I've always had a rocky relationship with my identity. I always felt like I was "too brown" for my American friends and "too white" for my Indian ones. It always made me jealous of the people who grew up with American families and culture. They had to do so little to fit in. I remember my mom packing me rotis for lunch and being so embarrassed to eat them in front of my friends. Instead, I would eat my lunch somewhere else and come back to sit at the lunch tables with my friends.
As I grew up I went from speaking in Hindi with my parents all the time to speaking in English for the most part. I adored my culture. I enjoyed watching Bollywood movies and made sure of it that I had watched every single one. I jammed to Hindi/Punjabi music and looked forward to the next indian wedding. However, I felt the need to hide it. I felt that I needed to conceal that side of me to truly fit in. I had enough of the taunting, the mimicry, and ridicule.
"Your house smells like curry"
"Why is your hair so oily?"
I really thought that if I could run away from my identity as an Indian maybe I could be more accepted.
My mom would always encourage me to participate in International night, hoping I would share my love for Indian dance in front of the entire school. However, I didn't see it in the same light......
"God forbid someone saw me in my Indian clothes"
"They're gonna make fun of this music"
I was scared that the next Monday would come and people would make a mockery out of me, "twisting lightbulbs" wherever I went. As time went on I went from bringing Indian food every day, to making sure my mom only sent me to school with PB&J sandwiches and pretzels. At that time, I hated PB&J sandwiches, but in my mind, I thought "at least I'll fit in".
As I came into high school, I saw a lot more indian kids (5 or so) in my grade. I began associating with some and it was nice to have people who understood me and my family dynamics. My friends, although raised here, were able to empathize on the two different lives we lived. One at home and the other at school. I had friends of all races and loved them all but I was more comfortable with sharing my identity and accepting it.
I fully came to term with who I was in college. I started off my freshman year with mostly Indian friends. It was so cool, to find a group of people that had the same struggles growing up. I could share my love for indian dance and music with them and be myself. However, I did feel like in some ways "I was too americanized". As most of my friends started joining indian groups and clubs, I always felt like I would never fit in one of those.
I had my own stigma against my own kind. I thought people would be "too judgemental" or "I wouldn't fit in". Growing up, I tended to have more guy friends for the sole reason of having less contention. This, in my stance, was viewed as flawed in the Indian community. However, my stigma against my own kind was proven wrong shortly after. I came to college junior year with a strong group of friends ( many of whom were Indian).Many of the friends I made were from our shared passion for the gym. Some I met through my Indian dance team of which we were united by our love for dance. Some had seen me grow from my first day of college and saw me through my tumultuous years and supported me throughout. They had seen me at my worst and my best but never left my side. Some I had only known for a short year but became the strongest group of friends I had, my own brothers and sisters. Many of whom were Indian, but accepted me for exactly who I was.

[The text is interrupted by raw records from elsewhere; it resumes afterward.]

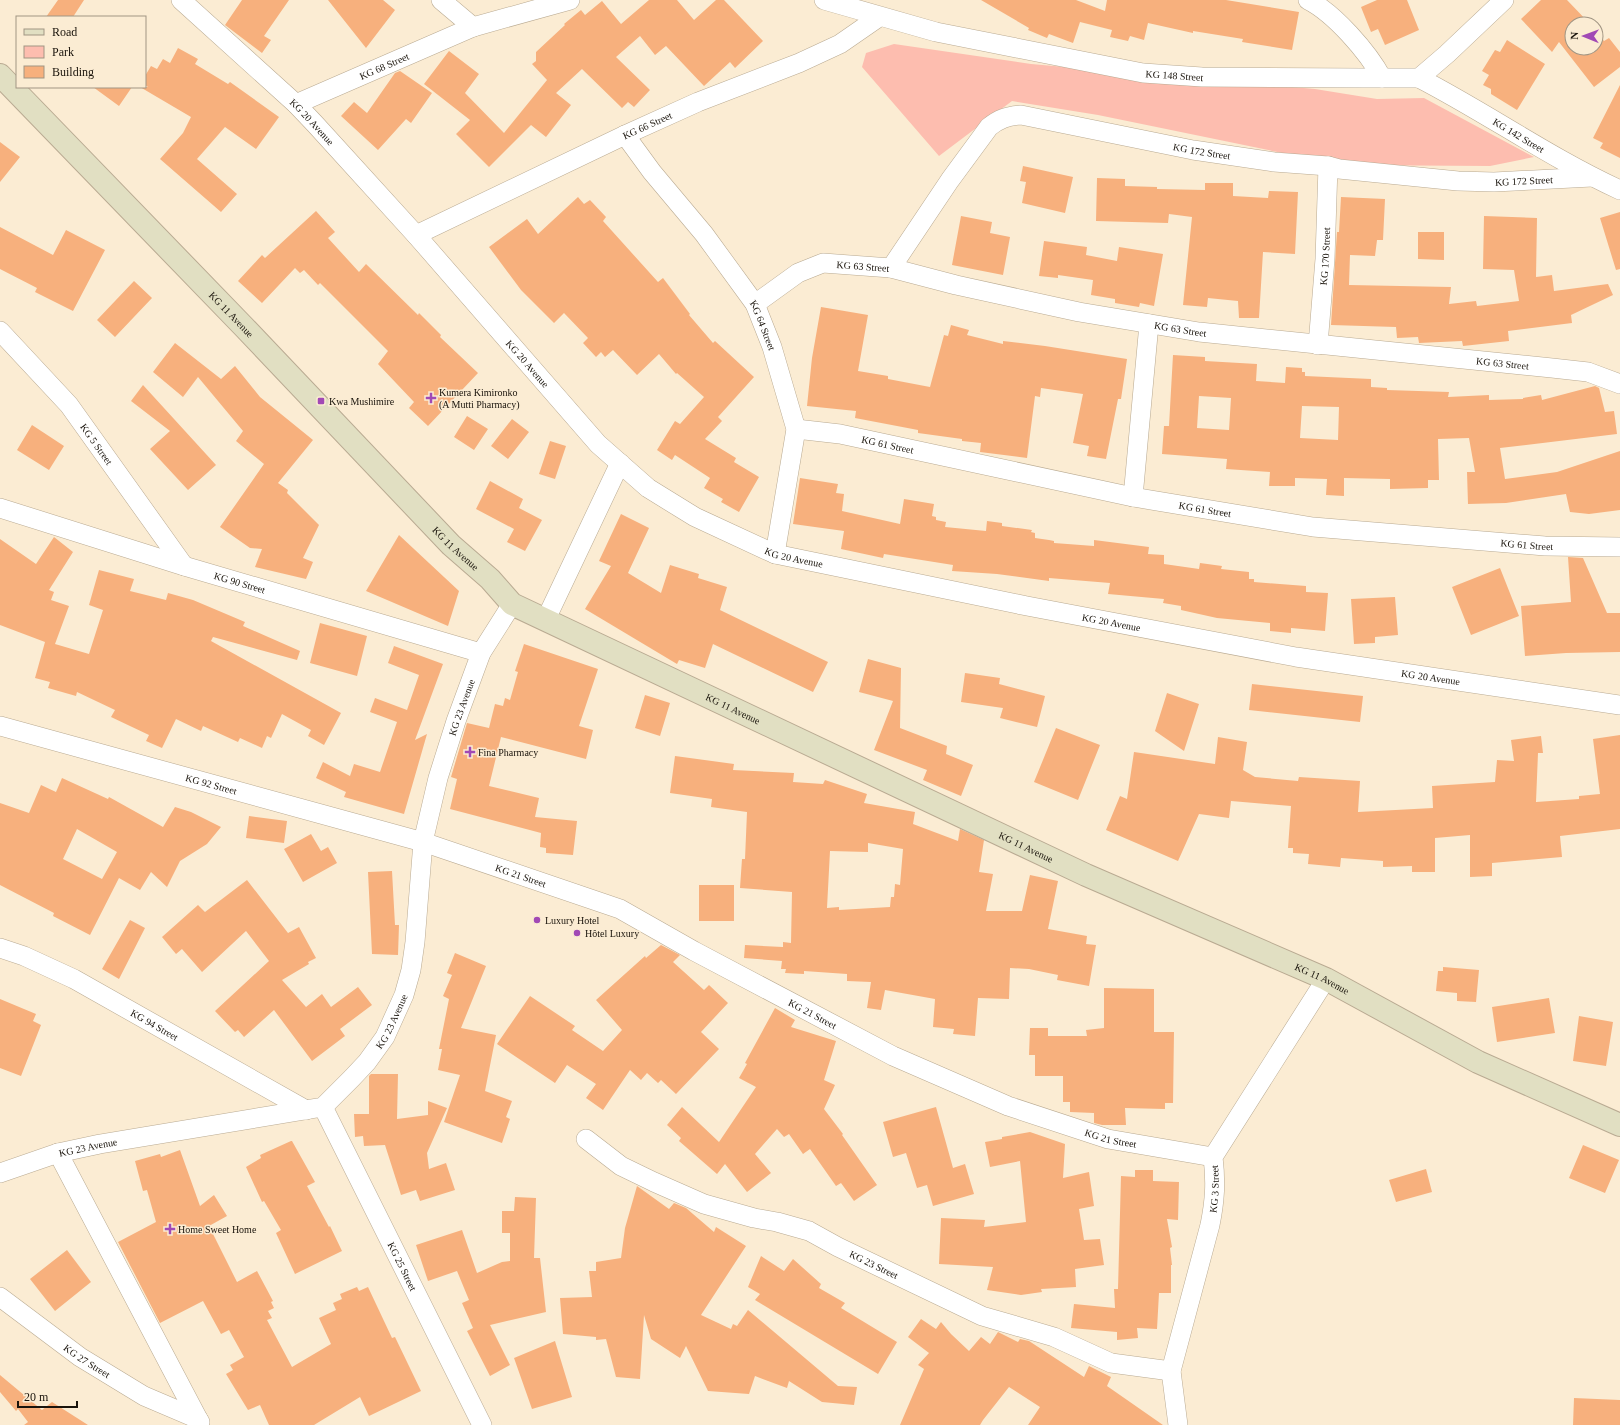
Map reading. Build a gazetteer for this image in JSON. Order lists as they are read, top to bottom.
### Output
{
  "streets": {
    "main road": ["KG 11 Avenue"],
    "street": [
      "KG 68 Street",
      "KG 148 Street",
      "KG 20 Avenue",
      "KG 66 Street",
      "KG 142 Street",
      "KG 172 Street",
      "KG 170 Street",
      "KG 63 Street",
      "KG 64 Street",
      "KG 5 Street",
      "KG 61 Street",
      "KG 90 Street",
      "KG 23 Avenue",
      "KG 92 Street",
      "KG 21 Street",
      "KG 94 Street",
      "KG 3 Street",
      "KG 23 Street",
      "KG 25 Street",
      "KG 27 Street"
    ]
  },
  "crossings": [
    ["KG 68 Street", "KG 20 Avenue"],
    ["KG 148 Street", "KG 66 Street"],
    ["KG 148 Street", "KG 142 Street"],
    ["KG 20 Avenue", "KG 66 Street"],
    ["KG 20 Avenue", "KG 64 Street"],
    ["KG 66 Street", "KG 64 Street"],
    ["KG 142 Street", "KG 172 Street"],
    ["KG 172 Street", "KG 170 Street"],
    ["KG 172 Street", "KG 63 Street"],
    ["KG 170 Street", "KG 63 Street"],
    ["KG 63 Street", "KG 64 Street"],
    ["KG 11 Avenue", "KG 23 Avenue"],
    ["KG 11 Avenue", "KG 3 Street"],
    ["KG 64 Street", "KG 61 Street"],
    ["KG 5 Street", "KG 90 Street"],
    ["KG 90 Street", "KG 23 Avenue"],
    ["KG 23 Avenue", "KG 92 Street"],
    ["KG 23 Avenue", "KG 21 Street"],
    ["KG 23 Avenue", "KG 94 Street"],
    ["KG 23 Avenue", "KG 25 Street"],
    ["KG 92 Street", "KG 21 Street"],
    ["KG 21 Street", "KG 3 Street"],
    ["KG 94 Street", "KG 25 Street"],
    ["KG 3 Street", "KG 23 Street"]
  ],
  "places": {
    "health": ["Kumera Kimironko (A Mutti Pharmacy)", "Fina Pharmacy", "Home Sweet Home"],
    "transit": ["Kwa Mushimire"],
    "other": ["Luxury Hotel", "Hôtel Luxury"]
  },
  "legend": ["Road", "Park", "Building"],
  "scale_bar": "20 m",
  "north": "left"
}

In college, I realized my identity as Indian , even had its own advantages. I found an amazing group of friends. I flaunted my culture, excited to wear my "lehengas", wherever I went. Many people admired that I was multilingual and I shared my love for Indian music, dance, and culture with my friends, from all different ethnicities. It was amazing to have an identity and be proud of it. As I evolved to love my culture and embrace it, so did many other people. College became a time where people really embraced who they were and I was able to learn about the various beautiful ethnicities and people. I embraced my love for hip hop dance, R&B music, and Starbucks but at the same time I embraced my love for bollywood movies, punjabi music and panii puris.
All in and all, to every kid out there ashamed of their culture, there comes a time in your life where you wouldn't have it any other way. It's hard to realize it when everything is about popularity. If I could go back 14 years and tell myself something it would be that those things that seem to matter when you are young, like how "popular" or "cool" you are, don't really matter when you get older. I wish I had spent the 16 years of my life resenting my culture, embracing it and being proud of who I was. Nevertheless, I have grown into someone comfortable in my identity as an "American" and comfortable in my identity as an "Indian". I love both my cultures and people and wouldn't have it any other way.